La rencontre avait lieu dans l’usine VIOME qui est en lutte depuis 2011, suite à l’abandon de l’usine par les employeurs, laissant les travailleurs sans salaires dans un contexte de crise où le chômage atteint 30% de la population. VIOME est toujours menacée d’expulsion, l’État ayant mis l’usine aux enchères. La résistance des travailleurs est emblématique, soutenue par des sympathisants de la région mais bien au-delà. C’est d’ailleurs la mobilisation de ces sympathisants qui a permis le déroulement de la rencontre dans de bonnes conditions.

Au nombre des témoignages se trouvaient également des membres de Fralib (région de Marseille) qui après 1336 jours de lutte contre la multinationale Unilever (les thés éléphant) ont réussi à créer la ScopTI, et à vendre des thés et des infusions bio (la marque 1336 se retrouve désormais dans les grandes enseignes mais plutôt dans les biocoops et autres systèmes de l’économie solidaire).

Témoignaient également ceux de RIMa flow (banlieue de Milan), ou encore Kazovaen Turquie ou Campichuelo coopérative graphique en Argentine et encore DITA en Bosnie Herzégovine et bien d’autres... (voir le programme ici).

Outre ces témoignages, les participants ont pu examiner les valeurs en jeu. Ainsi une doctorante italienne a fait part de ses constats sous le prisme du genre dans l’entreprise autogérée (où on voit sans surprise que les femmes ont aussi du mal à prendre leur place en dépit des déclarations d’égalité), la maîtrise des émotions dans des groupes non régulés par l’autorité. Un groupe de femmes réfugiées qui s’organisent pour produire des tricots et ainsi assurer le ravitaillement dans le camp où elles sont parquées ont témoigné des complications harcelantes que le gouvernement introduit pour limiter leur autonomie.

L’autogestion était bien-sûr centrale, mais aussi les processus de reprise en main des biens communs : re-municipalisation des services de nettoyage à Madrid, sauvetage des plages en Grèce avec l’exemple du camping de Voula qui a été rendu aux habitants alors que la plage était menacée de privatisation (tout est bradé en Grèce).

Josette Combes représentante du MES au RIPESS Europe est intervenue dans le cadre de la table ronde : Les structures d’assistance juridique, sociale et politique pouvant aider à la récupérations en auto-de-gestion d’usine. Quel le rôle les syndicats, les réseaux internationaux, les consultants légaux et les mouvements de solidarité peuvent-ils jouer dans la connexion de luttes pour l’auto-gestion avec leur contexte social et politique, dédiée au rôle des réseaux dans le soutien aux initiatives de récupération où le débat portait également sur l’implication des collectivités locales auprès des citoyens dans un esprit de soutien à l’économie locale.

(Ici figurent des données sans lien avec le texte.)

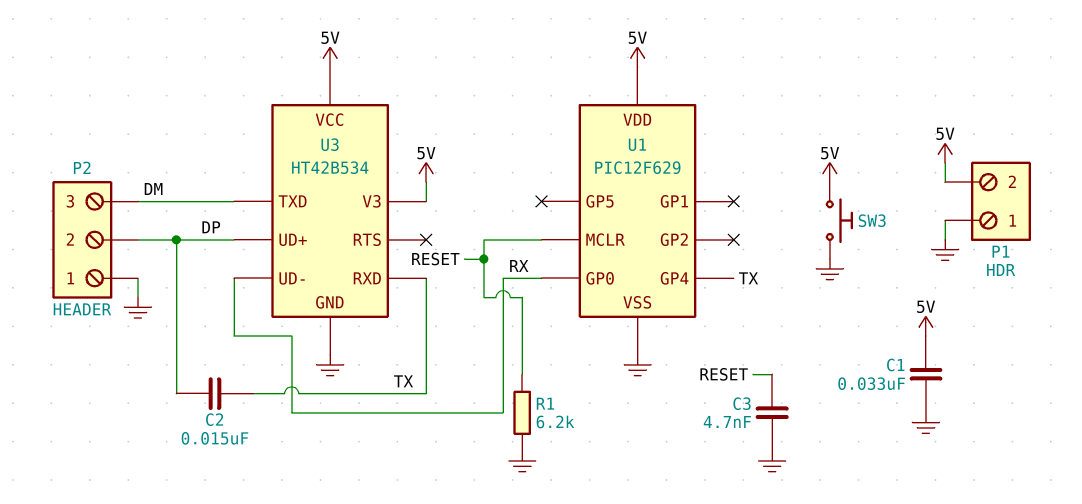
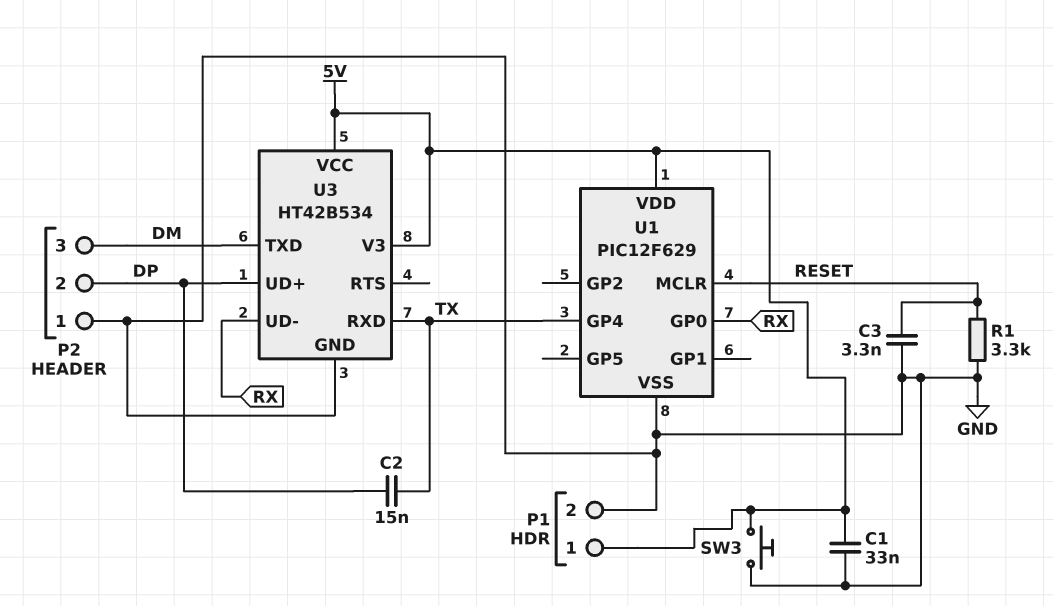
C3: 4.7nF (GND, RESET) -> 3.3nF (GND, RESET)
P1 pin 1: GND -> 5V
P1 pin 2: 5V -> GND
R1: 6.2k (GND, RESET) -> 3.3k (GND, RESET)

Le discours récurrent engageait à la lutte nécessaire pour faire progresser l’économie autogestionnaire, sans cesse menacée soit par des attaques venues des pouvoirs institués soit par le risque en interne de dévoiement de l’esprit initial de gouvernance horizontale et paritaire, soit encore sous les coups de boutoir du marché qui tente de barrer la route à ces entreprises atypiques qui remettent en question le modèle capitaliste d’accumulation forcené et d’exploitation à la fois des producteurs et des consommateurs.

Beaucoup d’énergie et beaucoup de fragilité mêlées et une vraie fraternité chaleureuse au cours de ces trois jours d’échanges qui incluaient musique locale et stands de vente des produits des coopératives présentes.